Stored data entries
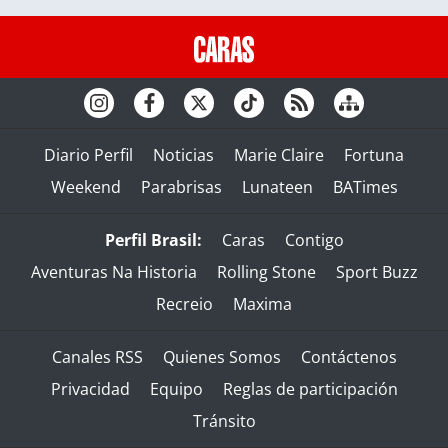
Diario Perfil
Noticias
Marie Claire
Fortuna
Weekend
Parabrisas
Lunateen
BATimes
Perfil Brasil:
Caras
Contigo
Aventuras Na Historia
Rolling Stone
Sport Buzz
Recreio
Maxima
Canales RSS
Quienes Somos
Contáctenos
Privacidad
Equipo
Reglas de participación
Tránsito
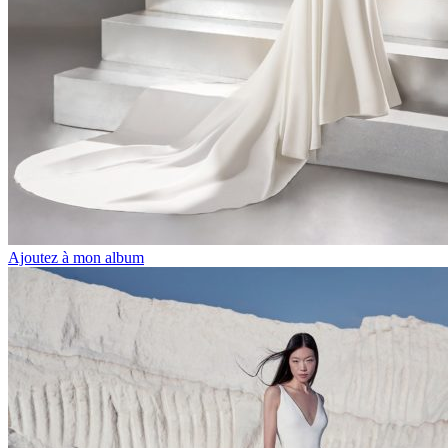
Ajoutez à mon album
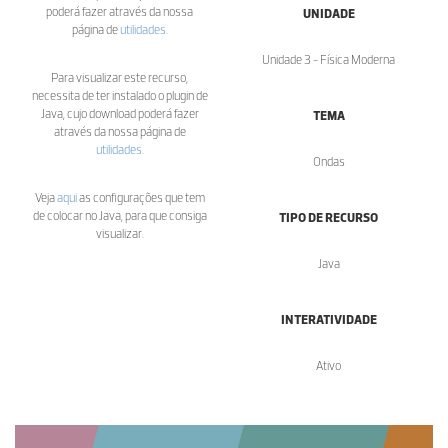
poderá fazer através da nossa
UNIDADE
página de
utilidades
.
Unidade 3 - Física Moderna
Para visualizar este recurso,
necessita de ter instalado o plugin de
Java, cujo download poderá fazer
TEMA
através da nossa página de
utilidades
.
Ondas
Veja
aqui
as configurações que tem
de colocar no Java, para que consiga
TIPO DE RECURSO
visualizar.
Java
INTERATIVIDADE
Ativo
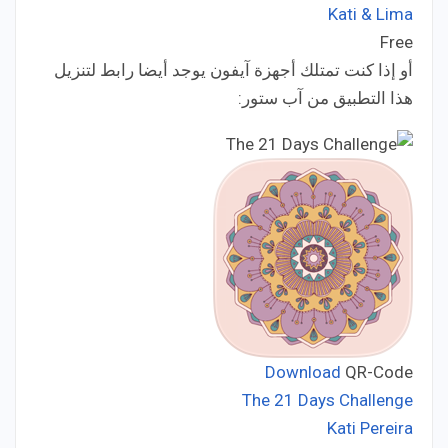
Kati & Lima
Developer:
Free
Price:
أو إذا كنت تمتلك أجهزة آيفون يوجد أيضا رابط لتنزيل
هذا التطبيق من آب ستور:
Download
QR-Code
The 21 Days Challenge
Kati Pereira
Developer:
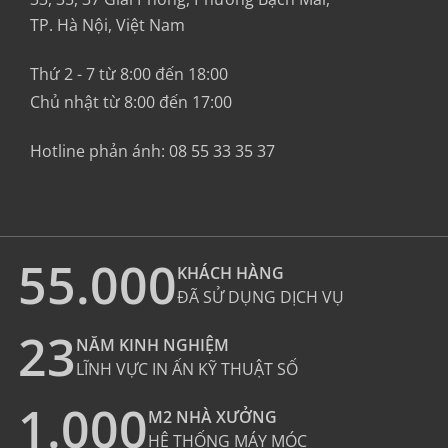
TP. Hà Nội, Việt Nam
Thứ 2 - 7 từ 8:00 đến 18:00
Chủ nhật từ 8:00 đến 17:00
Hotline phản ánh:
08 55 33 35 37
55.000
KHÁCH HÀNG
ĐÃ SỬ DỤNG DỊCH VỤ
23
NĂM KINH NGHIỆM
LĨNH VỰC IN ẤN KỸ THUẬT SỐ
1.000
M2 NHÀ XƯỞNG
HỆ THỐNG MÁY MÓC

--

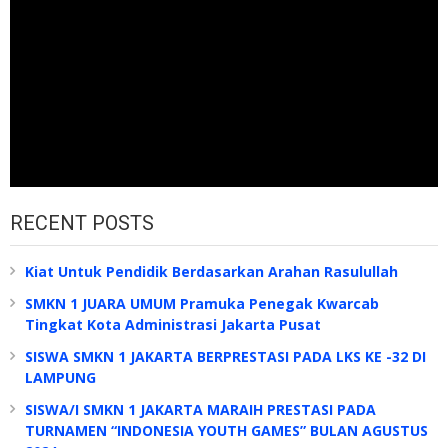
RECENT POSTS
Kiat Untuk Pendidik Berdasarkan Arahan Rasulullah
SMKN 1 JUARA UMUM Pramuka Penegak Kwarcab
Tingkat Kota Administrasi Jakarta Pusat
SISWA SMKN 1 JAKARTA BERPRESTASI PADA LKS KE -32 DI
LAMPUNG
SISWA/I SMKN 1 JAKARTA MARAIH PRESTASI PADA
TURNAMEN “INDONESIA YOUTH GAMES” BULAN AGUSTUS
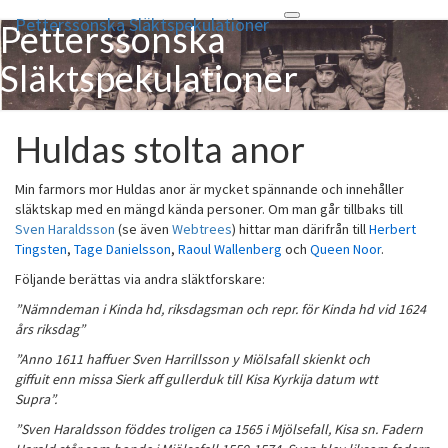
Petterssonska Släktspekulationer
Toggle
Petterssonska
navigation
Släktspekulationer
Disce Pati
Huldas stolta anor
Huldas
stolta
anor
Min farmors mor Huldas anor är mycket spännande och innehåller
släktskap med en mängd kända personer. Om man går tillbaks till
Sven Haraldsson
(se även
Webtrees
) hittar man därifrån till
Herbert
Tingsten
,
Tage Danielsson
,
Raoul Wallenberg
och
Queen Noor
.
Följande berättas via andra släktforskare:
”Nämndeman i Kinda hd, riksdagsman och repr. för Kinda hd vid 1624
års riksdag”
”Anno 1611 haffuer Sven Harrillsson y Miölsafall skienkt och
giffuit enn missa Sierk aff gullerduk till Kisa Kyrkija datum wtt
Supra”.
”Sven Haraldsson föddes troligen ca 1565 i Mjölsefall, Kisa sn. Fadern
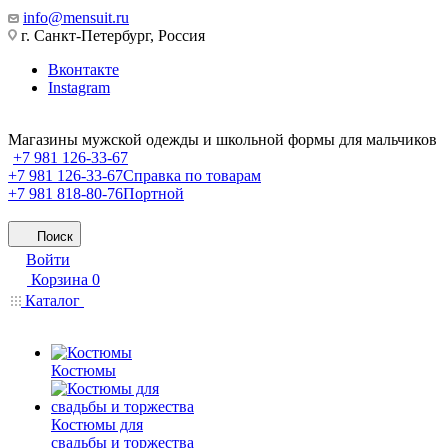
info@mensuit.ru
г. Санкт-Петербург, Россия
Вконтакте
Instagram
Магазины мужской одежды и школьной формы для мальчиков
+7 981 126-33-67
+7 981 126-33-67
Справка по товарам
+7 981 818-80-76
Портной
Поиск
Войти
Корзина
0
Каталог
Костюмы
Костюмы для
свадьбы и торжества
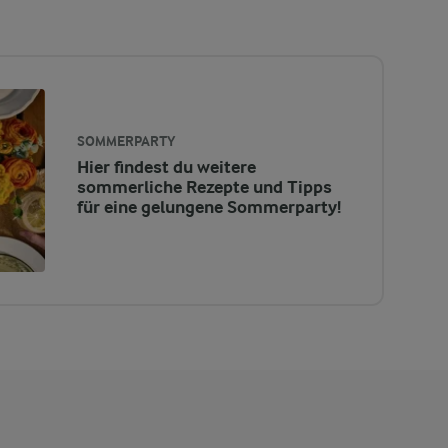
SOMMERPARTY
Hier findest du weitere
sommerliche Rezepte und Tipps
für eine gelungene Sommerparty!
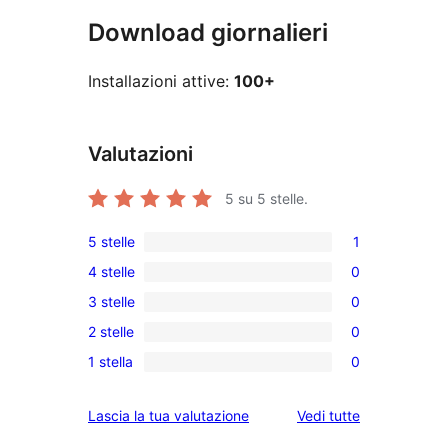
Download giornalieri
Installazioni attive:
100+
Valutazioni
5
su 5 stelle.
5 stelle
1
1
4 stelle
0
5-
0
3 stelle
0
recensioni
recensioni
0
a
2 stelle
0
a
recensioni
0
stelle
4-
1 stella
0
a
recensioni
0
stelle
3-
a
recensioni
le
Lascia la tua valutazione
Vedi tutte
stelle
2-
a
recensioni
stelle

**Work instruction**
Rewrite the lines of the data between the one holding "Diario Perfil" and the one holding "Ajoutez à mon album", inclusive, substituting "Tráfico" for "Tránsito" and changing nothing else. Leave the pictures out of your answer.

**Task output**
Diario Perfil
Noticias
Marie Claire
Fortuna
Weekend
Parabrisas
Lunateen
BATimes
Perfil Brasil:
Caras
Contigo
Aventuras Na Historia
Rolling Stone
Sport Buzz
Recreio
Maxima
Canales RSS
Quienes Somos
Contáctenos
Privacidad
Equipo
Reglas de participación
Tráfico
Ajoutez à mon album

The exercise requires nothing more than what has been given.